Metal Mines Gross Proceeds Tax

A yearly ad-valorem tax is imposed on the gross proceeds of metal mines, pursuant to 15-23-801. Gross proceeds means the monetary payment or refined metal received by the mining company from the metal trader, smelter, roaster, or refinery, determined by multiplying the quantity of metal received by the quoted price for the metal and then subtracting basic treatment and refinery charges, quantity deductions, price deductions, interest and penalty, metal impurity, and moisture deductions as specified by contract.

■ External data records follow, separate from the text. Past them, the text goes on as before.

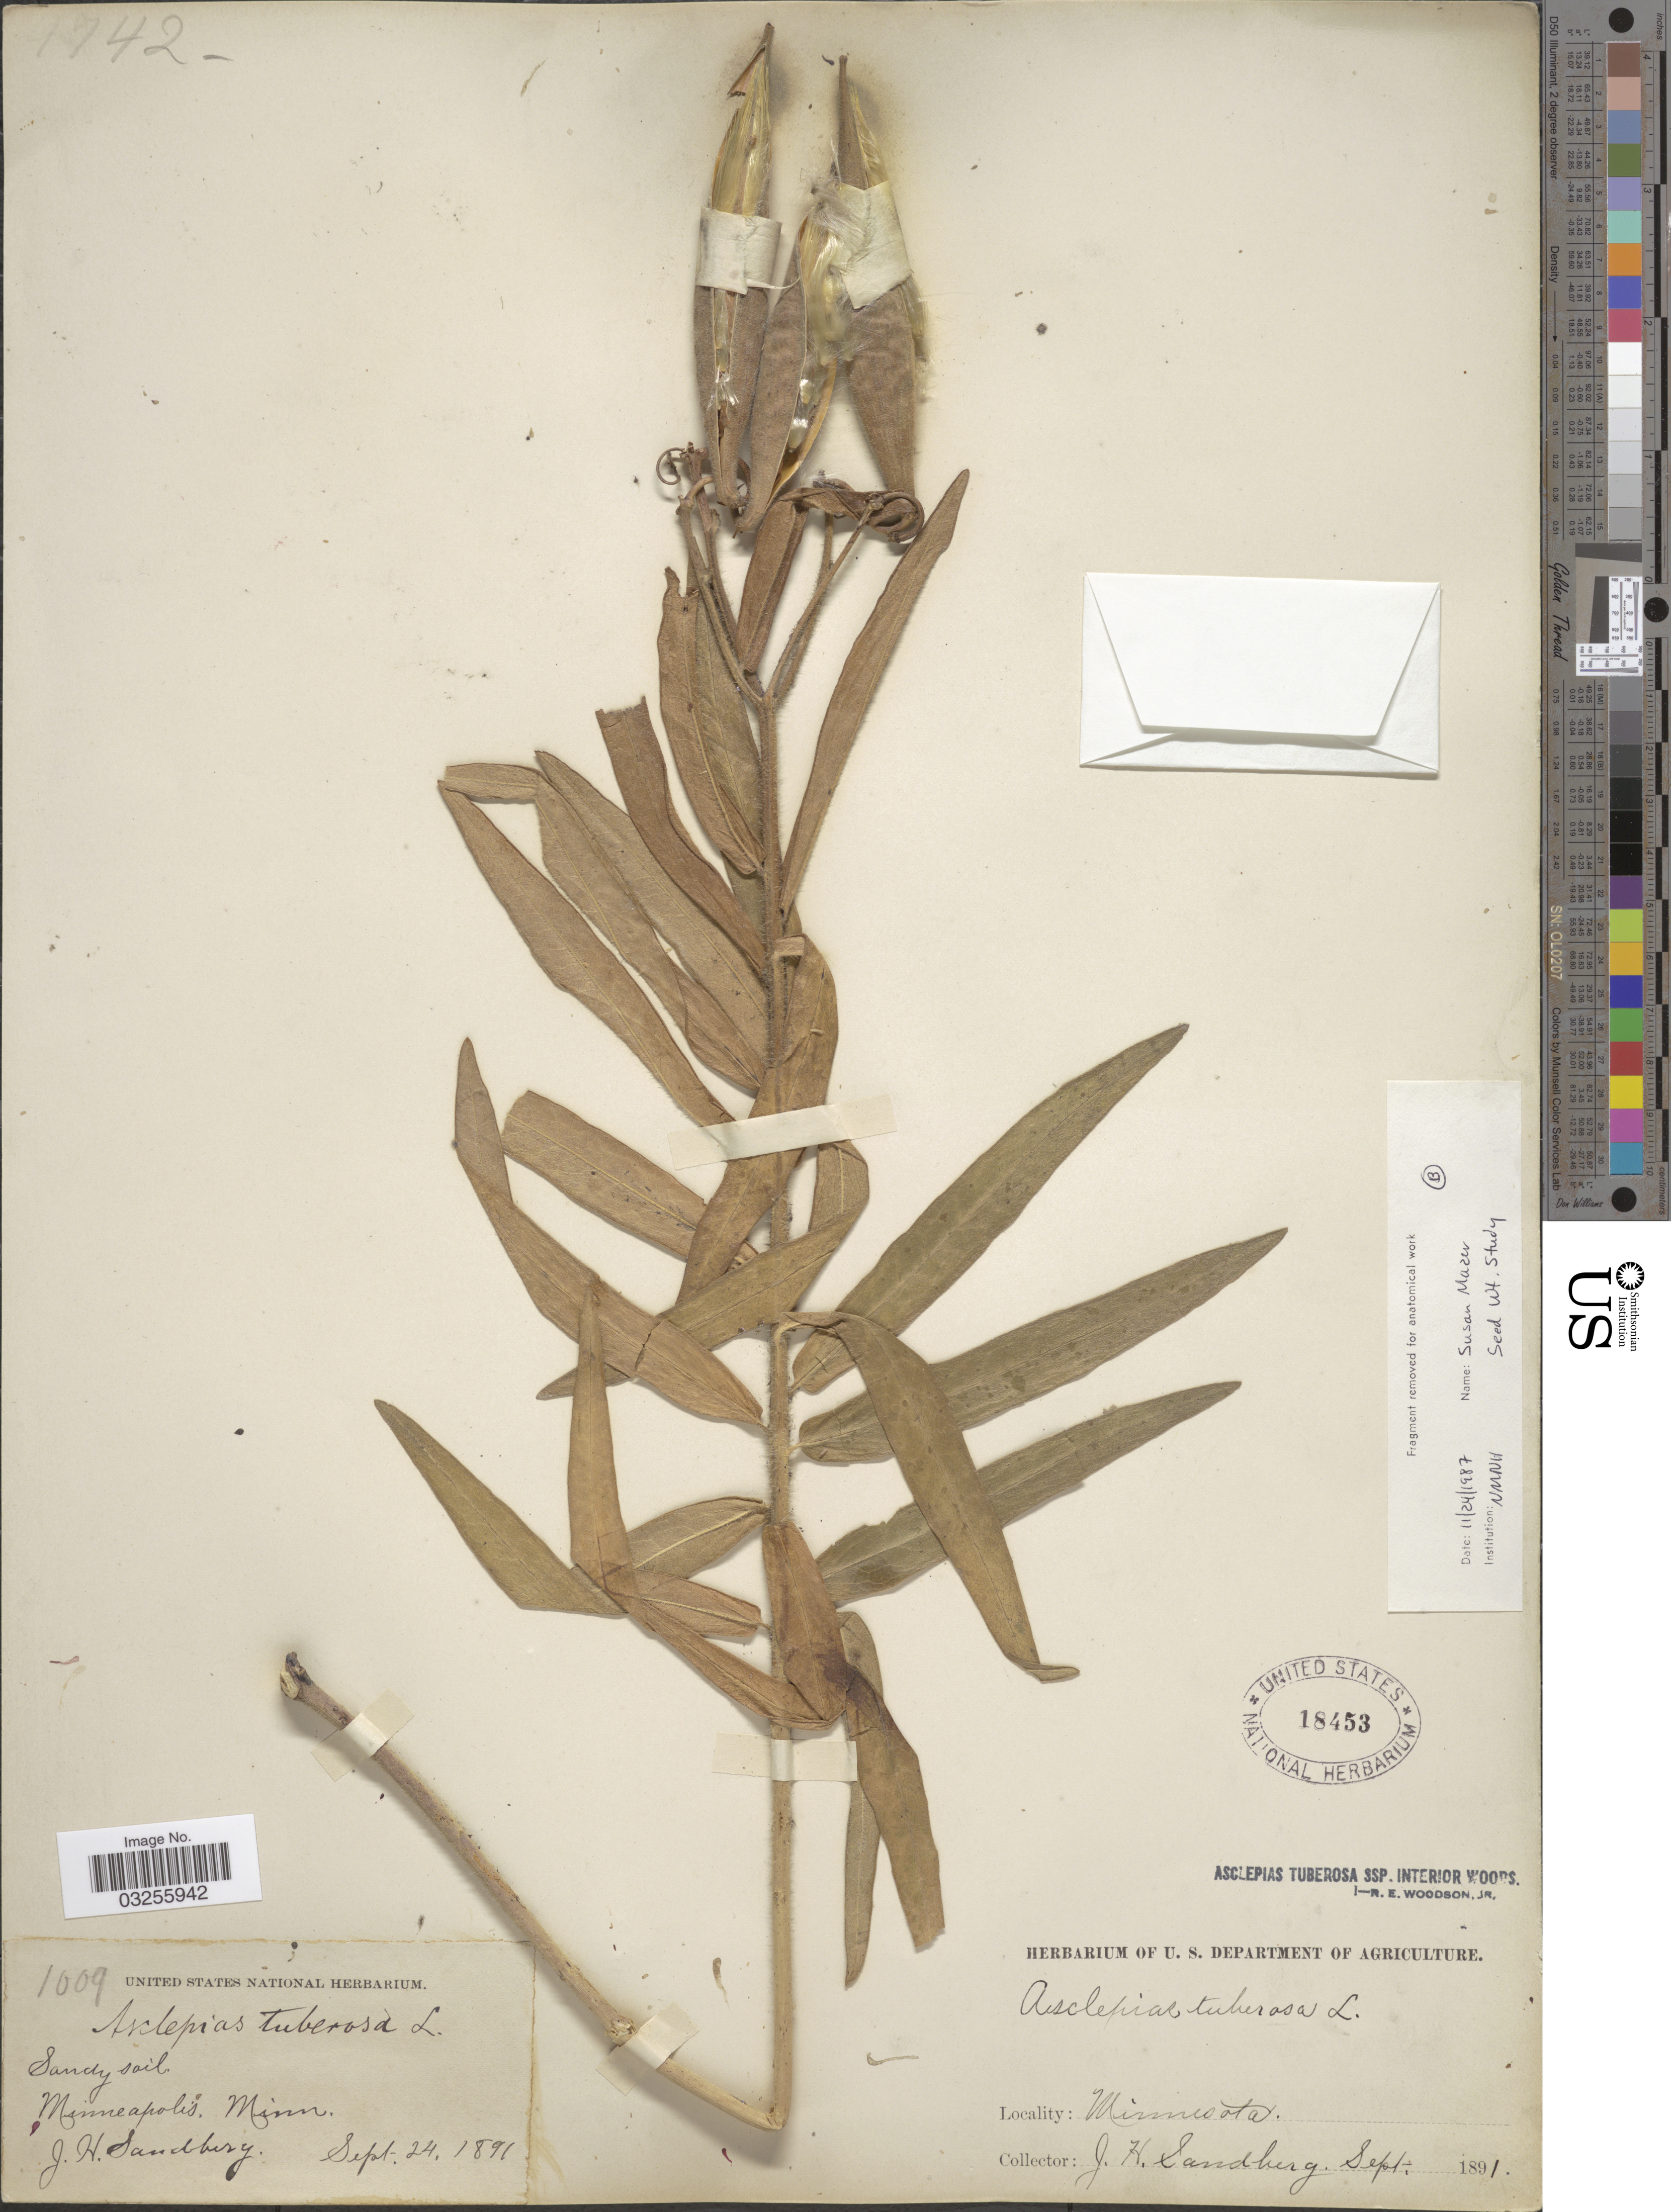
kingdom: Plantae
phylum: Tracheophyta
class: Magnoliopsida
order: Gentianales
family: Apocynaceae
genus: Asclepias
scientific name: Asclepias tuberosa subsp. interior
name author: Woodson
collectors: J. H. Sandberg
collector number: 1009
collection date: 1891-09-24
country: United States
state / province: Minnesota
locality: Minneapolis.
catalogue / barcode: US 18453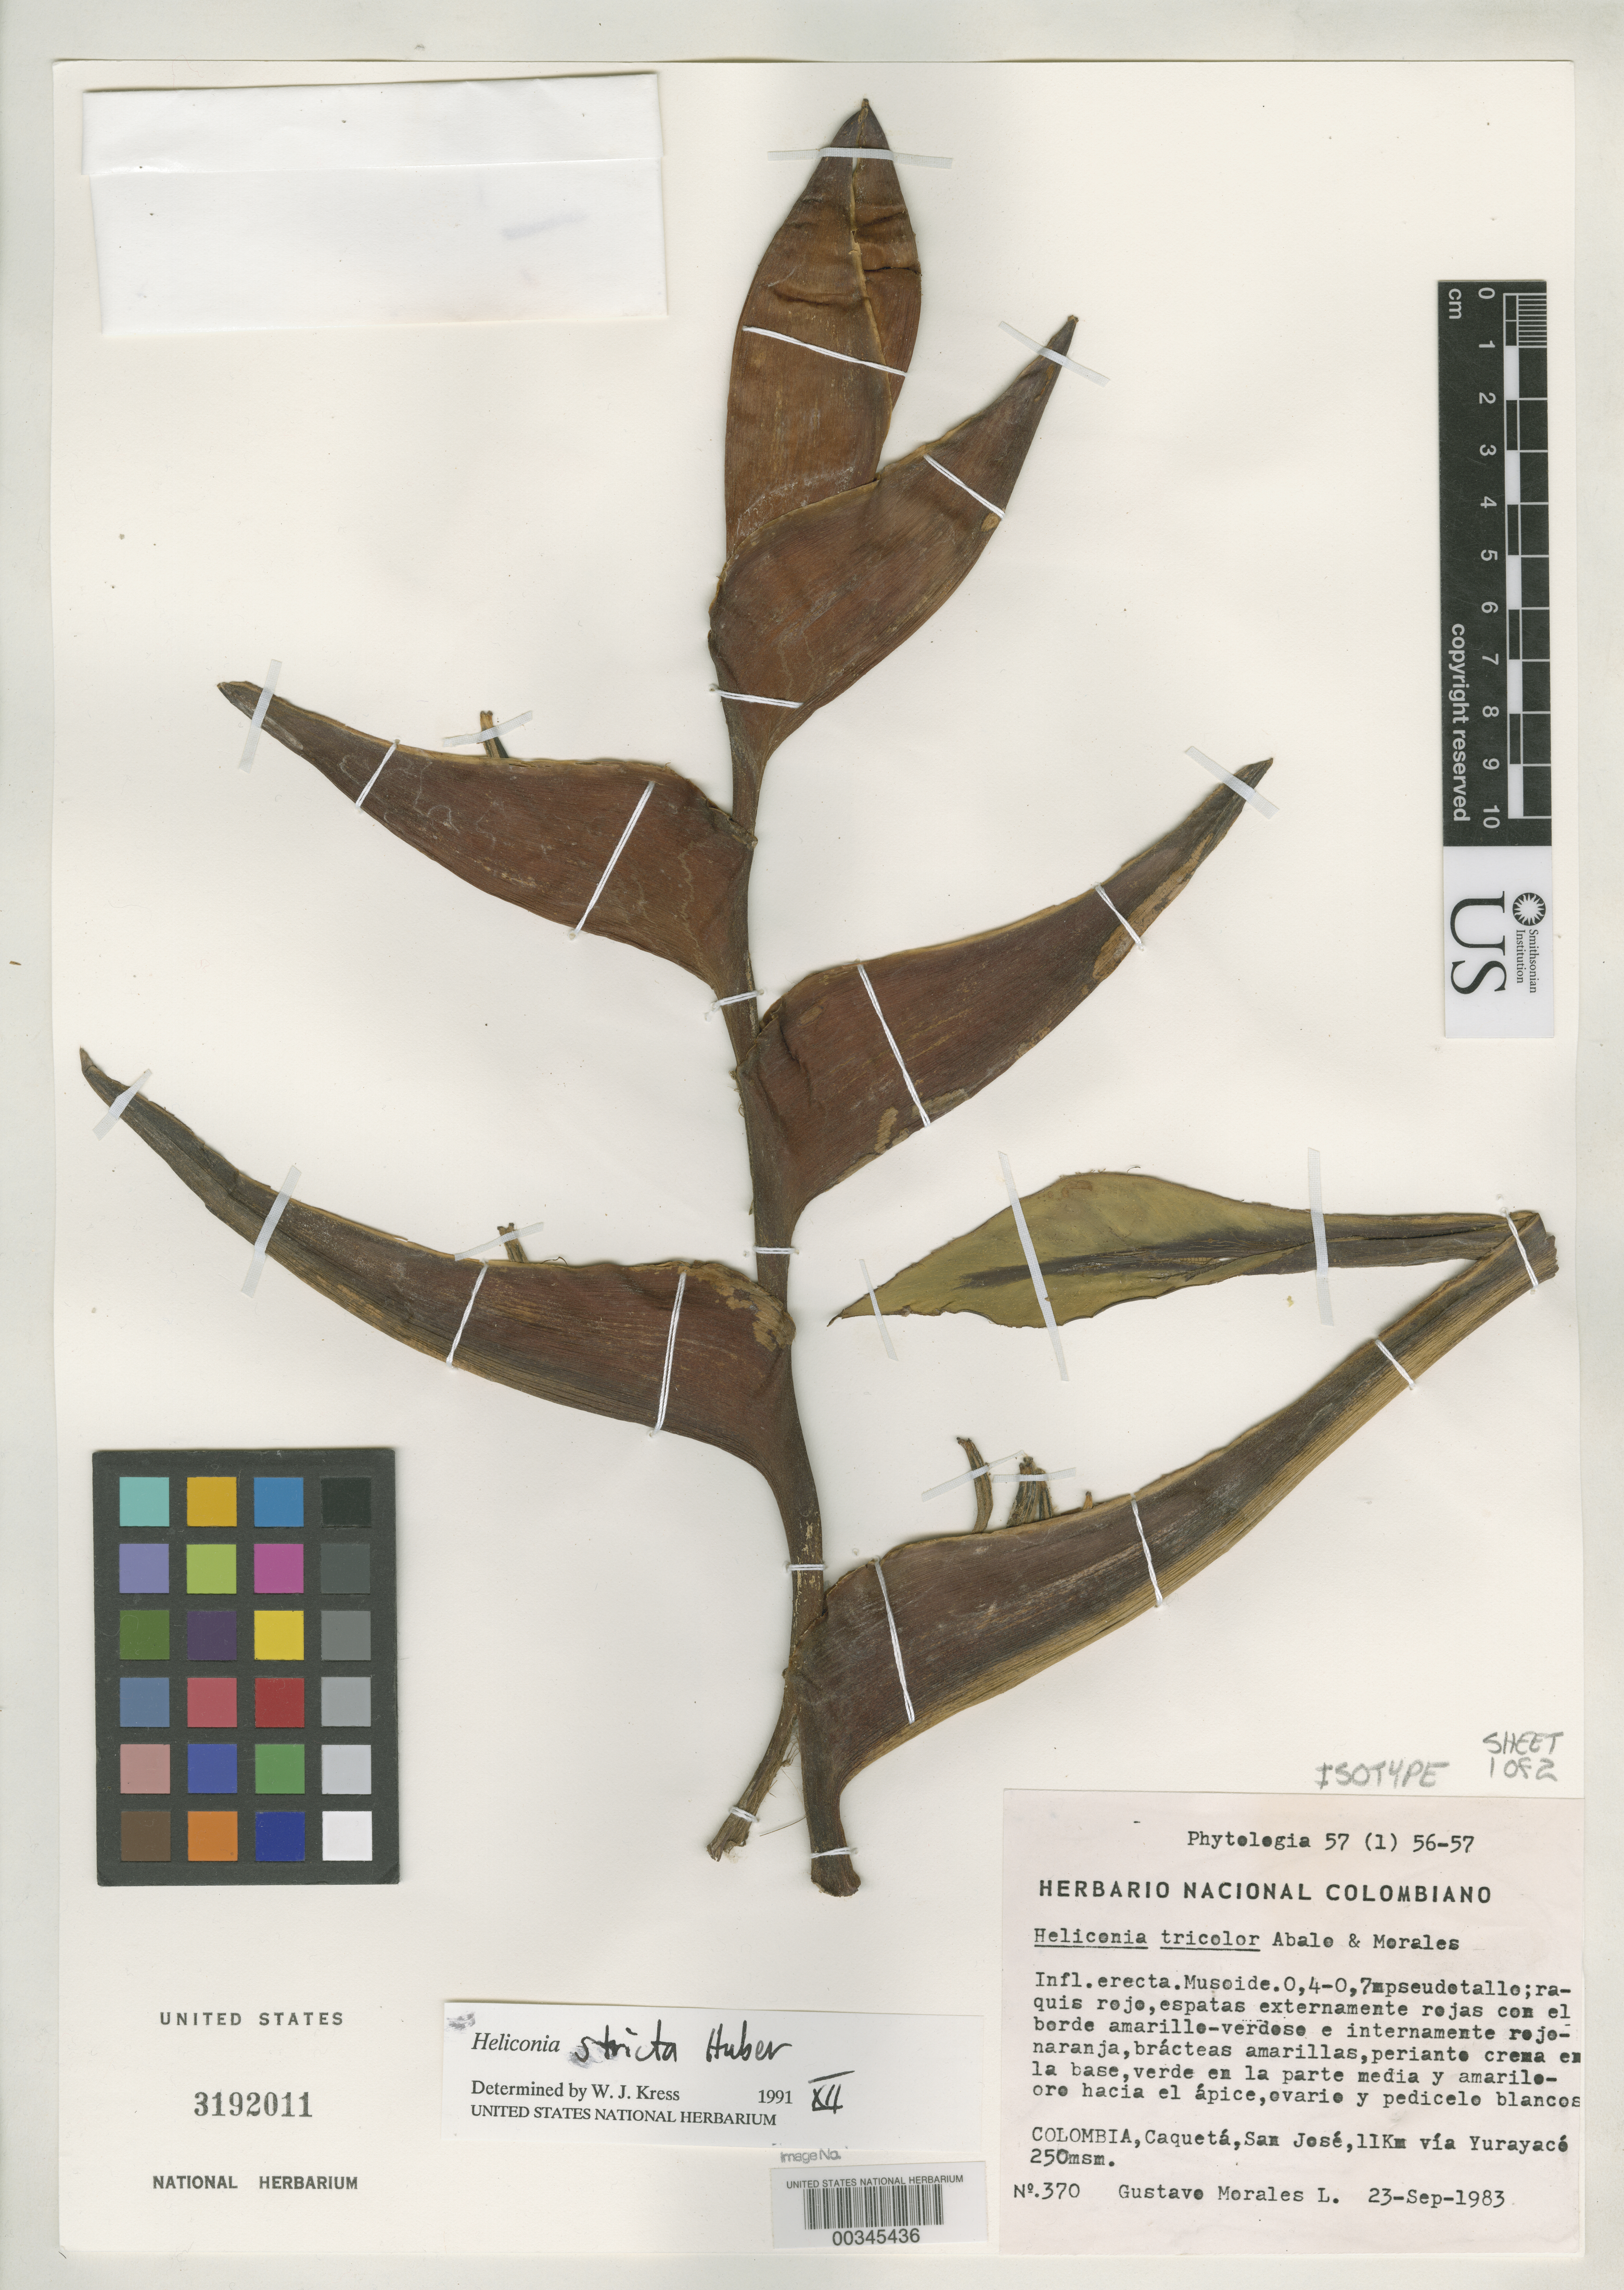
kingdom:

The taxable value of metal mines is equal to 3% of annual gross proceeds. This amount is subject to local mill levies in the jurisdiction in which the taxable value of the mining operation is allocated.

Mines that produce less than 20,000 tons of ore in a year are exempt from property taxation on one-half of the merchantable value, pusuant to 15-6-208.

Filing Requirements

Persons mining metals are required to file a statement, on or before March 31 of each year, showing the total gross proceeds of metal mined during the preceding calendar year. Forms are filed with the Department of Revenue.

Distribution of Metal Mines Gross Proceeds Tax

This tax is collected by the local county treasurer. The taxable valuation of hard-rock mining operations is subject to allocations specified by hard-rock mining impact property tax base sharing laws. Generally, the tax base is allocated to taxing jurisdictions based on their associated relative economic impacts.